Your goal:
Copy out the lines from the one containing "Rank the series" through the end of the records, character for character, omitting the pictures.

Extracted records:
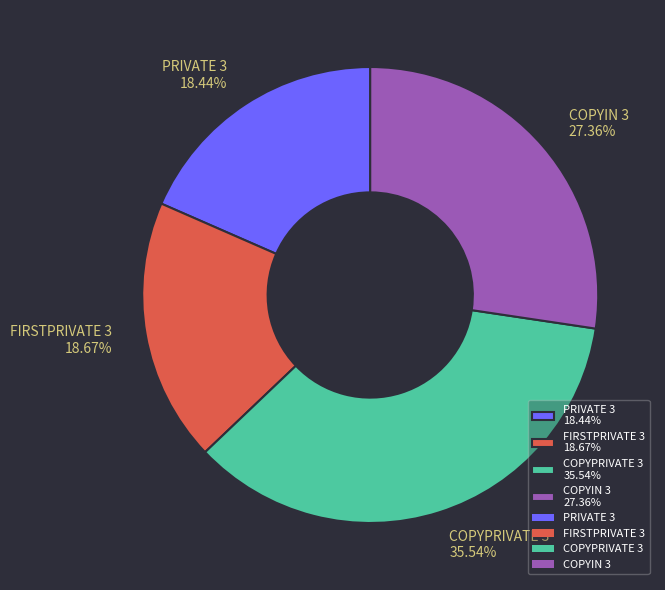

To the nearest percent, what percentage of the pie is PRIVATE 3?

18%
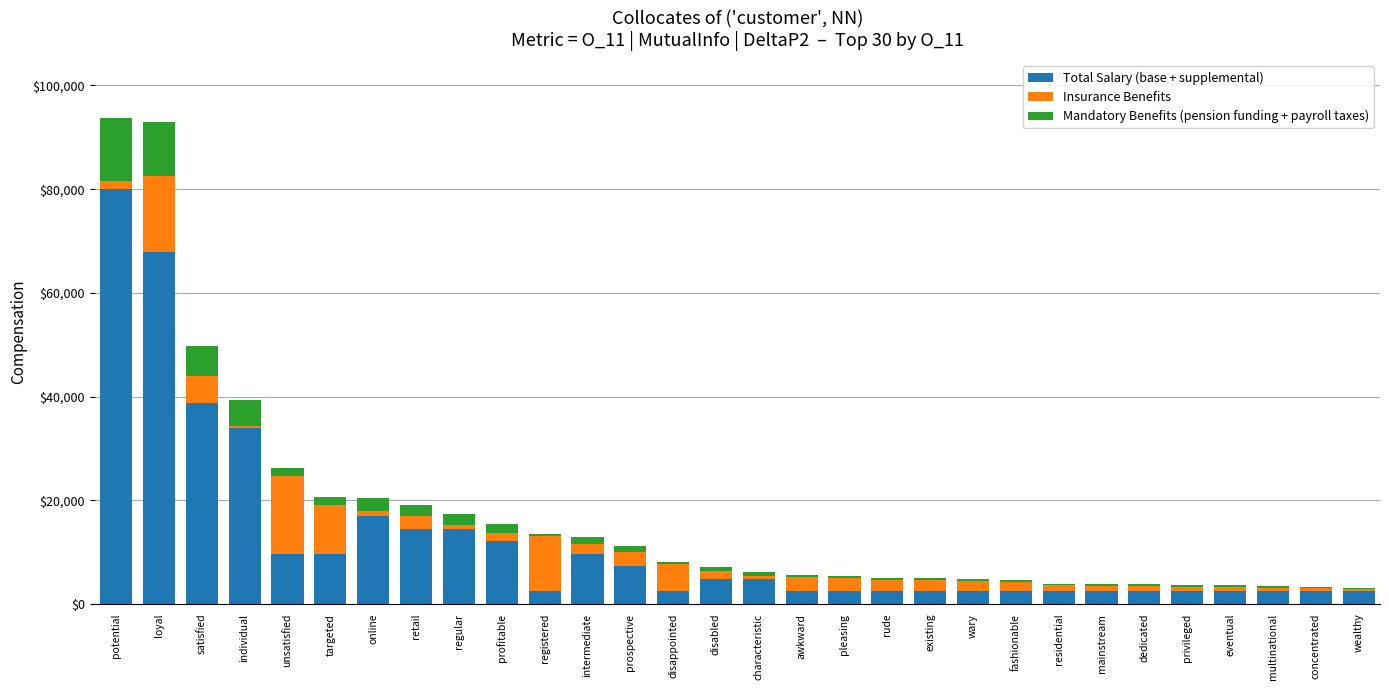

True or false: Total Salary (base + supplemental) has a value of 80000.0 at potential.

True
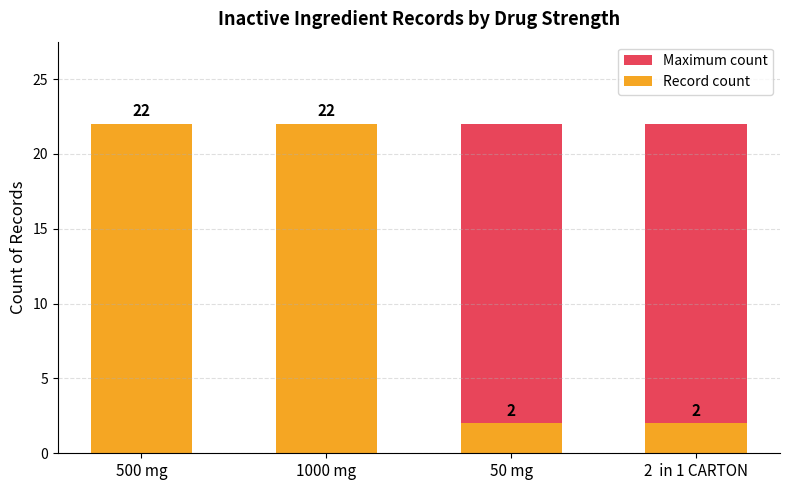

Reading left to right, transcribe all the data shown in this chart.

Maximum count: 500 mg=22	1000 mg=22	50 mg=22	2  in 1 CARTON=22
Record count: 500 mg=22	1000 mg=22	50 mg=2	2  in 1 CARTON=2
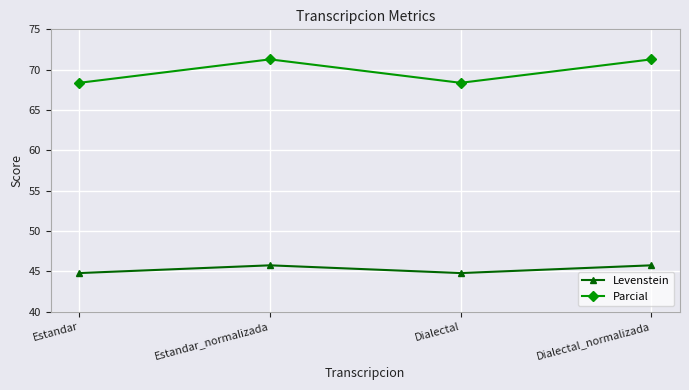

What is the greatest value displayed?

71.3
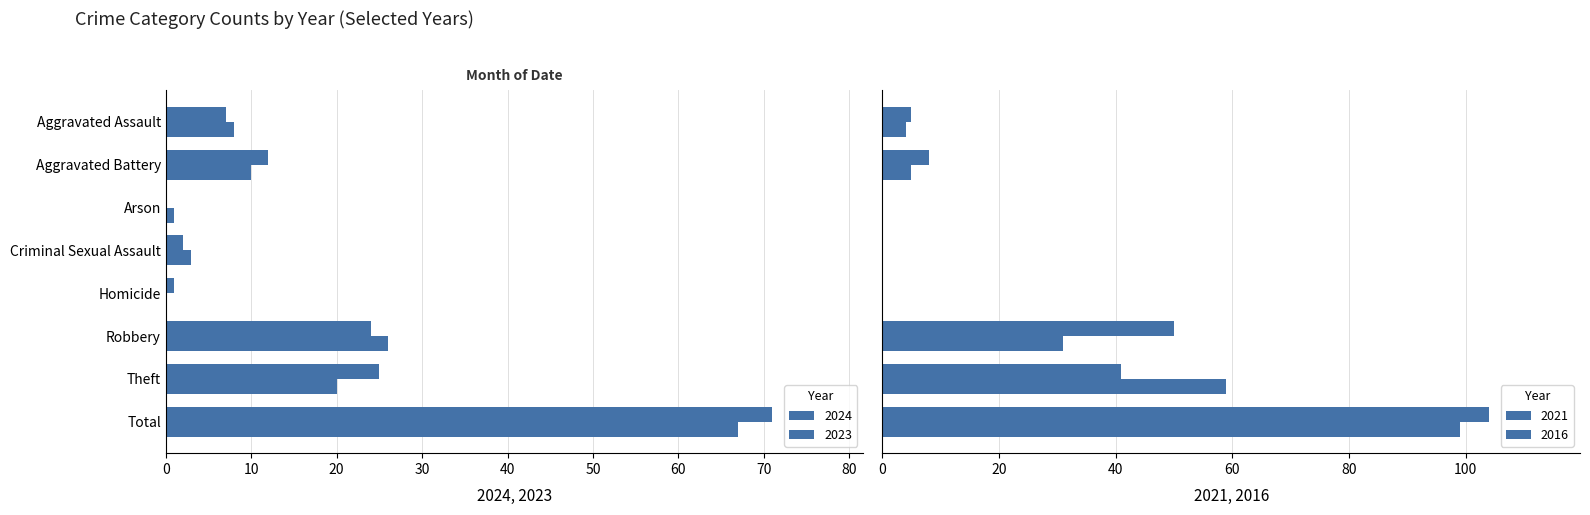

What is the label of the 1st bar from the left?

Aggravated Assault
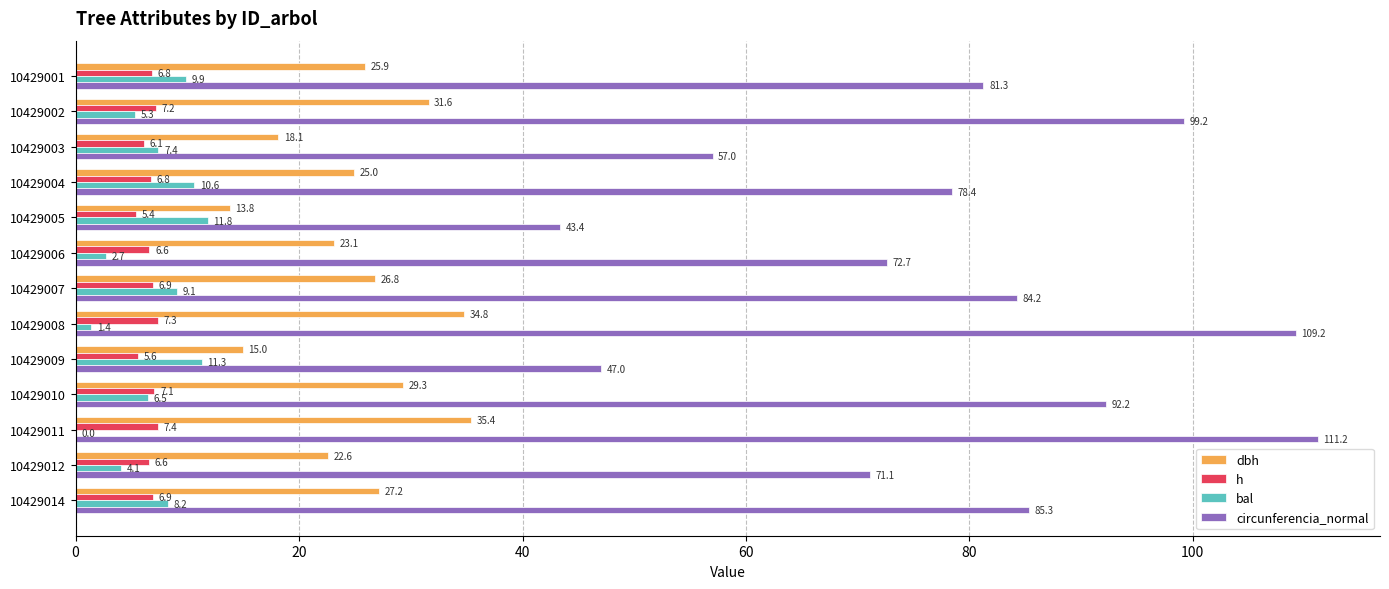

Which series has the widest spread of values?

circunferencia_normal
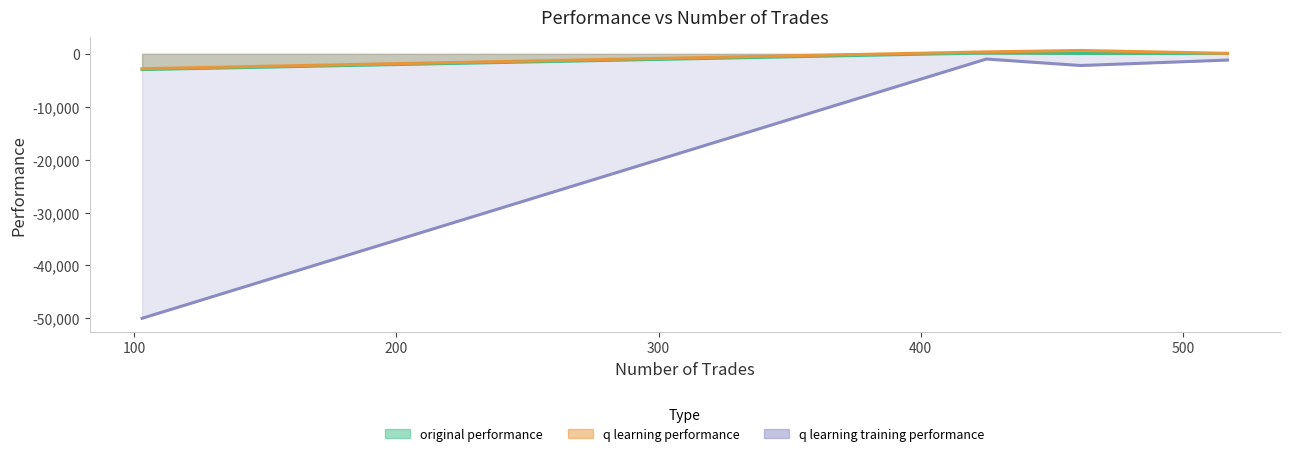

Rank the series by their maximum value, from lowest to highest.

q learning training performance, original performance, q learning performance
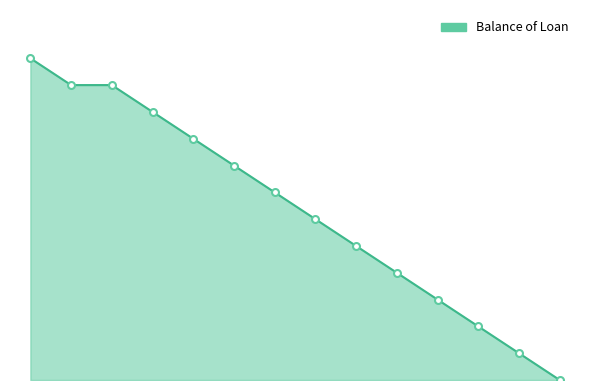

Does the chart display data point markers on the line(s)?

No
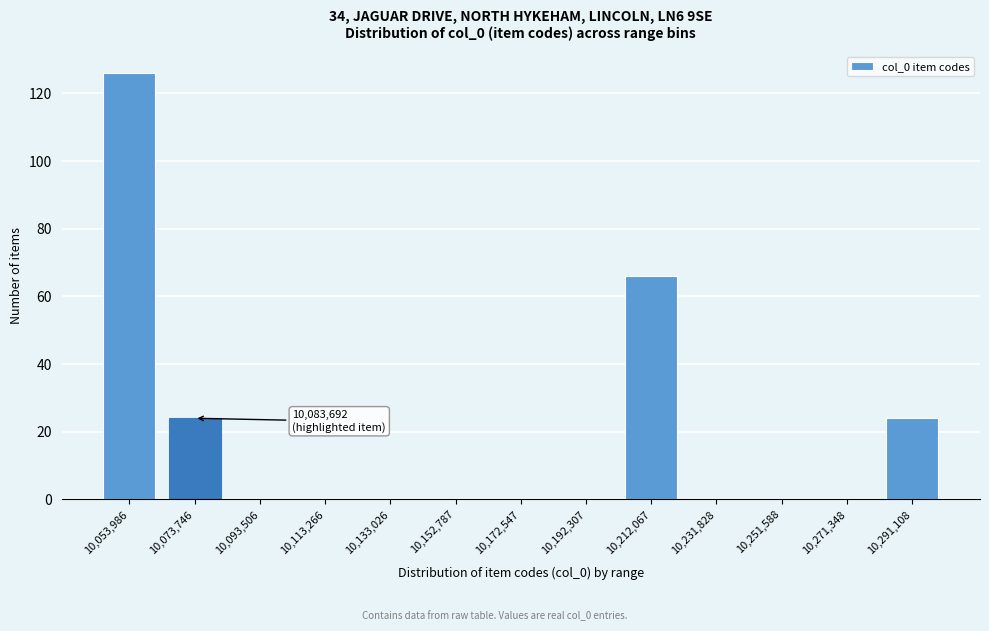

Reading left to right, what are all the values shown in this chart?

10,053,986=126	10,073,746=24	10,093,506=0	10,113,266=0	10,133,026=0	10,152,787=0	10,172,547=0	10,192,307=0	10,212,067=66	10,231,828=0	10,251,588=0	10,271,348=0	10,291,108=24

Your solution:
Rank the series by their maximum value, from lowest to highest.

q learning training performance, original performance, q learning performance

Does the chart display data point markers on the line(s)?

No

Reading left to right, what are all the values shown in this chart?

10,053,986=126	10,073,746=24	10,093,506=0	10,113,266=0	10,133,026=0	10,152,787=0	10,172,547=0	10,192,307=0	10,212,067=66	10,231,828=0	10,251,588=0	10,271,348=0	10,291,108=24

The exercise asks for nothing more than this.